Anyone can request a Safeguarding Adult Review (SAR).
Under the Care Act 2014, only Safeguarding Adult Boards (SAB) can carry out a SAR.
The Act specifies at section 44 that a SAR must be conducted in circumstances where the TSAB has concerns about how members of TSAB or other agencies with relevant functions, have worked together to protect an adult in Thurrock, with care and support needs, who:
- has died as a result of suspected abuse or neglect, or
- is still alive, but has experienced serious abuse or neglect, and would have died if it were not for intervention, or has suffered permanent harm.
The SAR aims to learn lessons from an incident that will prevent deaths and serious abuse or neglect happening in the future. SARs are also used to explore examples of best practice in the way the case was managed, for example how agencies worked together to prevent and reduce abuse and neglect.
For more information about SARs, read the Thurrock Safeguarding Adults Board SAR Policy or contact the TSAB Manager on TSAB@thurrock.gov.uk or call 01375 659713.
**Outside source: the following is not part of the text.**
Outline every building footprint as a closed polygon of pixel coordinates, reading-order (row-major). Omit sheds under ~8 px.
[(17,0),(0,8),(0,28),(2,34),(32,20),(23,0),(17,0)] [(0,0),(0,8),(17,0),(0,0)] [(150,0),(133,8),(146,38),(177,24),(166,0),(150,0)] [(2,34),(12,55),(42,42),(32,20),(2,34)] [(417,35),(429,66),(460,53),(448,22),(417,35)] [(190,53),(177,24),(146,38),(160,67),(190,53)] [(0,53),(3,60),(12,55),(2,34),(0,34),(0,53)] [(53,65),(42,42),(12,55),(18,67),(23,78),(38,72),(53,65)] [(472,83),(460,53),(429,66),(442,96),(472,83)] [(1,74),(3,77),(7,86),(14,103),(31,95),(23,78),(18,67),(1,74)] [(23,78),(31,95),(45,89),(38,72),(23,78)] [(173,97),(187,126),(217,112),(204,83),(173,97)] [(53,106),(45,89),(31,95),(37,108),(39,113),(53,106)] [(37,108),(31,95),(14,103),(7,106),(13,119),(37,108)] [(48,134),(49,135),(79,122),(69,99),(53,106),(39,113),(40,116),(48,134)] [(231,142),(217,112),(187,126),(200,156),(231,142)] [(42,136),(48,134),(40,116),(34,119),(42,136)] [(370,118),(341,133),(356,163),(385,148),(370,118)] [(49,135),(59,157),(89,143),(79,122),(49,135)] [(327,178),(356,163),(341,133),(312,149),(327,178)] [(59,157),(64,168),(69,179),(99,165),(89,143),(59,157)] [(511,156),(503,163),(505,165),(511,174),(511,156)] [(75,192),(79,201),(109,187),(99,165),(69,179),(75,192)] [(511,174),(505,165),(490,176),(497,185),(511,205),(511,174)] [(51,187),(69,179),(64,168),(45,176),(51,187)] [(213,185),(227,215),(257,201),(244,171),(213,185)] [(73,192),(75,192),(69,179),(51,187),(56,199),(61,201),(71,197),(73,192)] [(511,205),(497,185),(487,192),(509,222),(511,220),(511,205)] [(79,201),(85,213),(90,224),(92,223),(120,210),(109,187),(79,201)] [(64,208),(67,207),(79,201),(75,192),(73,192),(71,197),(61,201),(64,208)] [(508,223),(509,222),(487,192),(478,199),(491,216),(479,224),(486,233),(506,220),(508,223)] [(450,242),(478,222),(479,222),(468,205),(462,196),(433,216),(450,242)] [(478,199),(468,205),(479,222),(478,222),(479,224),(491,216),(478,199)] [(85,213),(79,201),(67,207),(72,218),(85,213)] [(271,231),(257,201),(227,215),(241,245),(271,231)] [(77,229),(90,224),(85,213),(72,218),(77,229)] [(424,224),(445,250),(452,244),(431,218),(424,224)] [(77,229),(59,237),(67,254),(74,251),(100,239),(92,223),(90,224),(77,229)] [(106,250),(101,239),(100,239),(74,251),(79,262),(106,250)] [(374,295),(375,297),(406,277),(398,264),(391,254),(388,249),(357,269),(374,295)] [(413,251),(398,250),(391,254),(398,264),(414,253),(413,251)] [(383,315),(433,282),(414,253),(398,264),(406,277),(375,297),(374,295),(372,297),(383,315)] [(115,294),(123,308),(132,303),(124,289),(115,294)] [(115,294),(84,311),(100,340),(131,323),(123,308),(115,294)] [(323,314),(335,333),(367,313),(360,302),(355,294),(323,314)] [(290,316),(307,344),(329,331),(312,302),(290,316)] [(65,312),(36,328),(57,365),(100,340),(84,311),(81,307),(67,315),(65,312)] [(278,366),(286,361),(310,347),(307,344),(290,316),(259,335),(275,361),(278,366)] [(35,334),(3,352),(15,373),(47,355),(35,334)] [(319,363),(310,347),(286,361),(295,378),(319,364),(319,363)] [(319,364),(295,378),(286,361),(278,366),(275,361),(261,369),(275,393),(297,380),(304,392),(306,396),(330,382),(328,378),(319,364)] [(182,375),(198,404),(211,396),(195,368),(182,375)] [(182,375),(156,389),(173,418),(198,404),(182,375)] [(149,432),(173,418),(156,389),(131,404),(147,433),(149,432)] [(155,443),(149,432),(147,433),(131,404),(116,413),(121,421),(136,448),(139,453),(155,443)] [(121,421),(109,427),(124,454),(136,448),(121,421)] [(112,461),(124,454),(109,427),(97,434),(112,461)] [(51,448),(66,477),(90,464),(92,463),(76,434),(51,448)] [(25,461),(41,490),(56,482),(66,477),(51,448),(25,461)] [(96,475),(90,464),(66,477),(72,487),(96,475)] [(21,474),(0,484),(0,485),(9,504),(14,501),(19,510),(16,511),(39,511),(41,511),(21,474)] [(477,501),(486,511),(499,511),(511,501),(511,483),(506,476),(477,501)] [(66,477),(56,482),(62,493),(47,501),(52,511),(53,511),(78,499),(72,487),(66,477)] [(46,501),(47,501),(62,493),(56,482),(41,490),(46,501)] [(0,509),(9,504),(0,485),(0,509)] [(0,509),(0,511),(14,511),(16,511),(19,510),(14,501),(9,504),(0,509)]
This diagram shows what happens when someone requests a SAR. Within four weeks, the request will be considered and a decision will be made on whether a SAR is needed. Whatever the outcome of the decision, the Board will keep everyone informed with the latest developments.
Other types of reviews
There may be times when the SAB does not feel that a case meets the requirements for a SAR. When this happens the SAB may decide to hold a different type of review to explore whether:
- there is good practice that would improve multi-agency working;
- there are concerns that the policy or practice of one or more agencies may have hindered other agencies’ ability to protect the adult, such as information sharing or resources;
- there is concern that an emerging theme may lead to serious harm or death of an adult in Thurrock if not tackled, such as under reporting of particular types of abuse or lack of advocacy.